Still, for as much as I felt immediately drawn to help the people of Japan in the immediate recovery, I still thought:
"I'm glad I wasn't there when this happened."
I have written before about chance:
Because you never know when things can change in a moment, how a life can be hinged upon a single word: ...If.
In that post, I wrote about a former colleague of mine, Michelle Humanick (of Blessed Memory), who was killed in a severe thunderstorm a year ago this week in College Park, Maryland, less than a mile from where we used to live. She had been driving home and got off the highway to avoid the violent storm when a tree fell over, struck her car, and killed her instantly.
Michelle and I weren't close friends; we were professional colleagues at best. But her death has always stuck with me in its haunting illustration of chance.
Or more specifically, of the idea of right place, wrong time (or wrong place, right time, depending on how you look at it).
I have always been affected by tragedies and disasters that happen in places familiar to me. Especially when it came to Japan, and even with Michelle's death on a stretch of road I had driven many times before. There is an imprint of my experience there and it leaves a mark on the memory of that place to know that something tragic happened there.
And yet, I know nothing about Norway. In fact, the most I know about this part of the world is through Stieg Larsson's Millenium Trilogy, and even then, the books are set in Sweden. Still the two countries are neighbors. As I've read the news reports and the descriptions of Oslo and Utoya, it felt familiar if only the way the cities were described; they reminded me of the stark yet otherwise peaceful cityscapes Larsson described in his books.
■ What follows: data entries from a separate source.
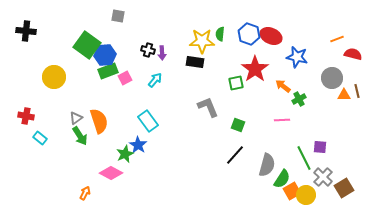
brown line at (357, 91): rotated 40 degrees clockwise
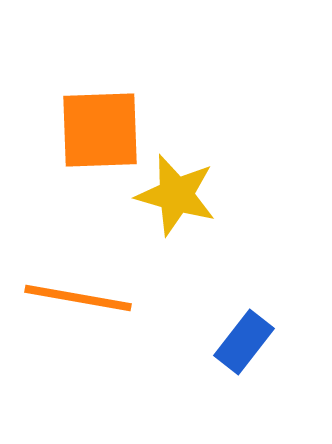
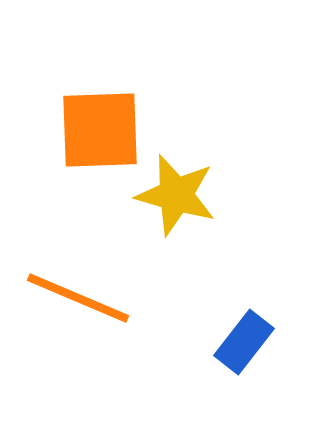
orange line: rotated 13 degrees clockwise
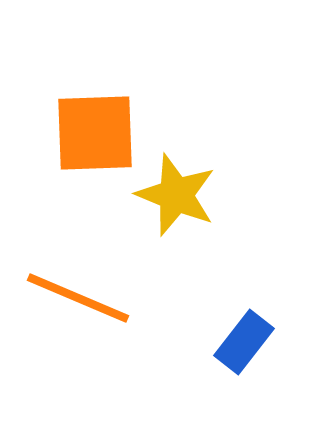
orange square: moved 5 px left, 3 px down
yellow star: rotated 6 degrees clockwise
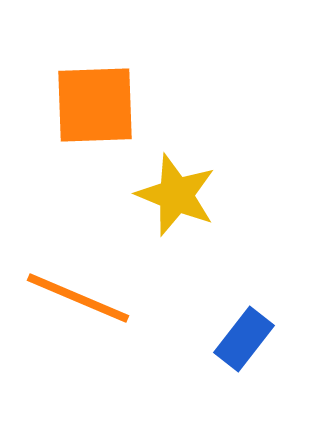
orange square: moved 28 px up
blue rectangle: moved 3 px up
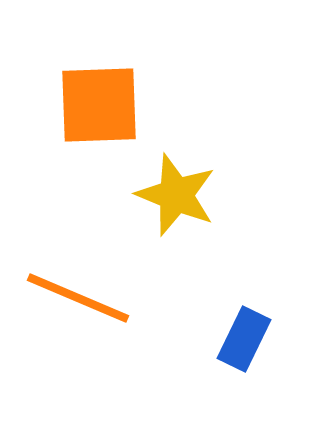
orange square: moved 4 px right
blue rectangle: rotated 12 degrees counterclockwise
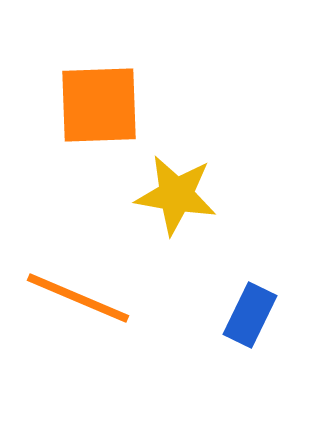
yellow star: rotated 12 degrees counterclockwise
blue rectangle: moved 6 px right, 24 px up
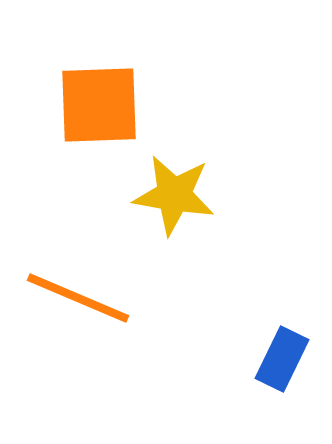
yellow star: moved 2 px left
blue rectangle: moved 32 px right, 44 px down
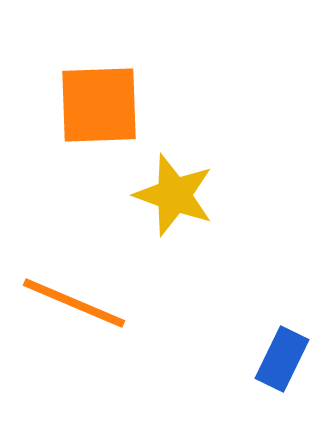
yellow star: rotated 10 degrees clockwise
orange line: moved 4 px left, 5 px down
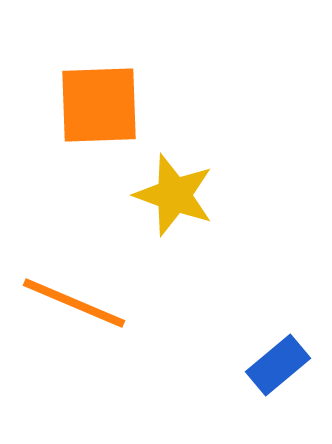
blue rectangle: moved 4 px left, 6 px down; rotated 24 degrees clockwise
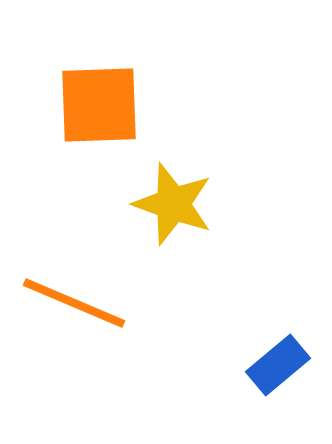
yellow star: moved 1 px left, 9 px down
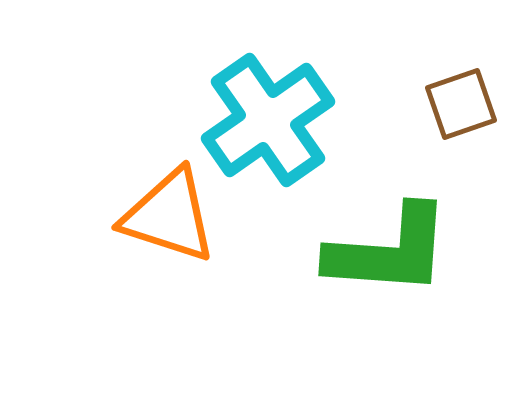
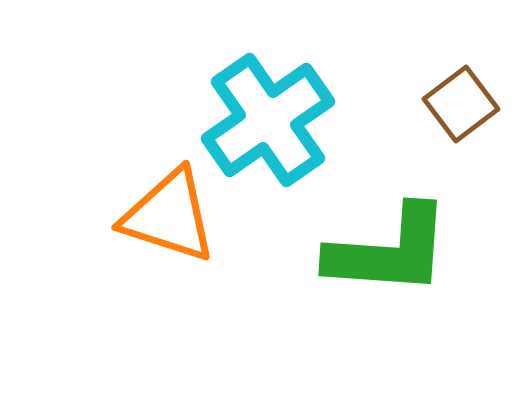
brown square: rotated 18 degrees counterclockwise
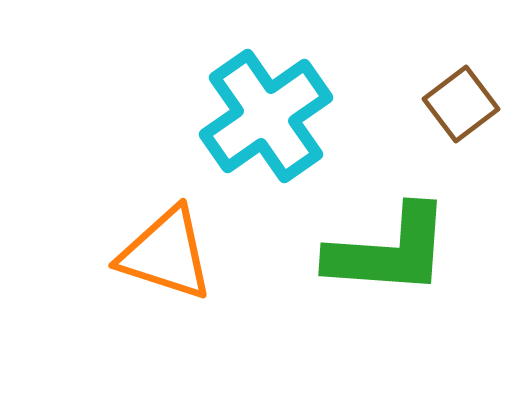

I have never been to Norway, but with the pictures I had seen on the news and Larsson's imagery of Stockholm and Hedeby Island it was easy to imagine in my mind's eye this Scandinavian city street or an island summer camp.
I didn't learn until almost 3pm today that 92 people had been killed between the bombing and shooting yesterday in Norway. When Larry told me this as we were eating lunch today, I literally felt sick to my stomach. Norway is one of those places like Canada or Finland or Greenland - shit like this just doesn't happen in these places.
And of course I think, "I'm glad I wasn't there when that happened."
What happened in Norway is another reminder to me of "right place/wrong time" - of this idea of chance.
Or fate, depending on how you look at it.
Tragedy happens; it strikes like a viper: indiscriminate, fast, and slithers away almost faster than we realize that we've even been bit.
We always think that Things Like This will always happen to Someone Somewhere Else.
Sometimes they do: New York, Afghanistan, Japan, Maryland, Norway.
Sometimes that Someone Else is us: premature ovarian failure.
But just like all those tragedies and moments that may happen miles and miles away from us, I am reminded to be grateful and thankful for this moment, and for where I am in my life. Not just geographically, but in a broader sense of being thankful for the privilege of being alive in this moment where I am.
That of everything else that might be going on in my life - whether it's a toothache or frustrations at work or living with infertility on a daily basis - my family is safe, my friends are okay, and I'm safe and loved.
And I am extremely humbled and grateful knowing that.
I should be thankful and grateful for this everyday, and it's truly sad that it takes tragedies like this to give me pause to remind myself of this gratitude.
That no matter what's happening in the world, no matter what's happening in my life: I should always be thankful for the privilege of being alive right now. But I guess it's when such a senseless loss of life happens that I become more cognizant of this sentiment.
Thoughts and prayers for the people of Norway tonight.